Pietro Berrettini, called Pietro da Cortona (1596-1669)

Details
Pietro Berrettini, called Pietro da Cortona (1596-1669)

The Head of Pope Urban VIII (recto); An outstretched Arm (verso)

with inscription 'P. da Cortona'; black and white chalk on light brown paper
400 x 245mm.
Provenance
An unidentified collector's armorial stamp.
Count G. Strogonoff (L. 550).

Lot Essay

Dr. Jörg Merz has kindly confirmed the attribution of this drawing in a letter dated 4 April 1996, and connects the recto to a drawing of Urban VIII kneeling in front of the High Altar of the Church of Saint Luca and Saint Martina, in the Pinacoteca Communale in Ascoli-Piceno, Italy (fig. 1), A. Petrioli Tofani, S. Prosperi Valenti Rodino and C. Sciolla, Il Disegno, Le Collezioni Pubbliche Italiane, Milan, 1994, no. 109, illustrated. The events depicted in the drawing, for which the head is a study, are intimately linked with Cortona's involvement with the Barberini and the Accademia di San Luca.
Pietro da Cortona was introduced to Maffeo Barberini by Marcello Sacchetti, who had come across the young artist when purchasing a copy of a Raphael from him. When Maffeo Barberini was elected Pope in 1623, Sacchetti was made a Cardinal and soon after Pietro da Cortona became one the favourite painters of the Barberini family, in the same way as Bernini was their favourite sculptor.
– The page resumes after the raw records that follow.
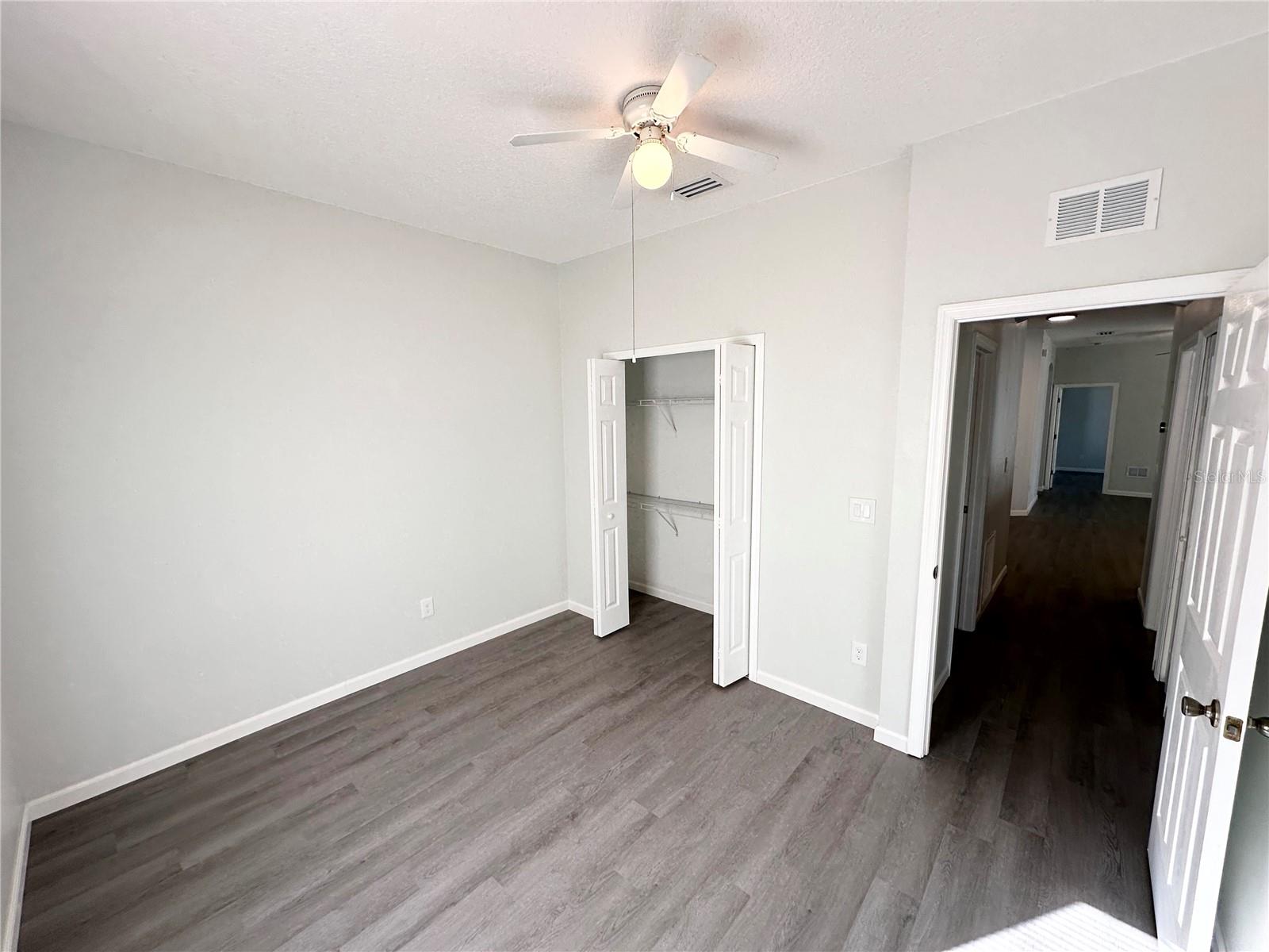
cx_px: 634
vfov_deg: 85.7
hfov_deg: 102.1
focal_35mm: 14
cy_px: 476
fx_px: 513
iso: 50
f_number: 2.2
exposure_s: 1/120
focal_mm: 2.22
They employed him both for public and private commissions: one of the Pope's nephews, Antonio, commissioned an engraving from Cortona of an Allegory in Honour of Cardinal Antonio Barberini the Younger, the drawing for which is in the Metropolitan Museum of Art, New York, J. Bean, 17th Century Italian Drawings in the Metropolitan Museum of Art, New York, 1979, no. 135, illustrated. The Pope also asked Cortona to paint his portrait, now in the Museo di Roma, as well as the Glorification of the Reign of Pope Urban VIII for the ceiling of the family palace in Rome, now in the Piazza Barberini, F. Haskell, Patrons and Painters, A Study in the relations between Italian Art and Society in the Age of the Baroque, New York, 1963, pp. 24-62.
After the Pope's election, Urban VIII and his nephews became the most important patrons in Rome: as early as 1626 Cardinal Francesco, one of the nepoti, was chosen as Protector of the Academia de San Luca, the painter's guild. Eight years later Pietro da Cortona, the Barberini protégé, was elected its principe. Soon after his election Cortona decided to restore SS. Luca and Martina, the official church of the Academy, and to have his tomb built in it. The run-down church of San Martina had been acquired fifty years earlier by the Academy, and renamed San Luca. It was then decided that a larger church dedicated to Saint Luke should be built over it. Giovanni Battista Montano and other architects executed some of the designs, although by the time Cortona was elected principe, none of these projects had even started.
However, such reconstruction required, a spiritual excuse which would receive the Pope's imprematura. Cortona's solution was to instigate a search for relics of the patron Saint, and they were indeed soon found. Pietro da Cortona could then organize the pilgrimage of the Pope to the church which took place on 28 November 1635. The Pope knelt in front of an altar, newly designed by Cortona, looking at the altarpiece presented by Federico Zuccaro, which was then attributed to Raphael. The Ascoli-Piceno drawing depicts the event.
K. Noeles dates the Ascoli-Piceno drawing to just after the Pope's visit to the church, La Chiesa dei SS. Luca e Martina nell'opera di Pietro da Cortona, Rome, 1969, pp. 101 and 128. Dr. Jörg Merz relates the verso to a picture datable 1643 and hence places the drawing in the next decade. The verso of the Ferretti drawing is a study for the shepherdess' arm in The Finding of Romulus and Remus, in the Louvre, commissioned about 1643 by Louis Phélipeaux de la Vrillière, Secretary of State for Louis XIV, for the gallery of his hôtel in Paris, G. Briganti, Pietro da Cortona o della pittura Barocca, Florence, 1962, no. 91, pl. 216. The direction of the arm in the drawing differs from that in the picture, but Dr. Merz points out that a compositional study for the latter at Worms shows the arm of the shepherdess in the same position as the one in the Ferretti drawing.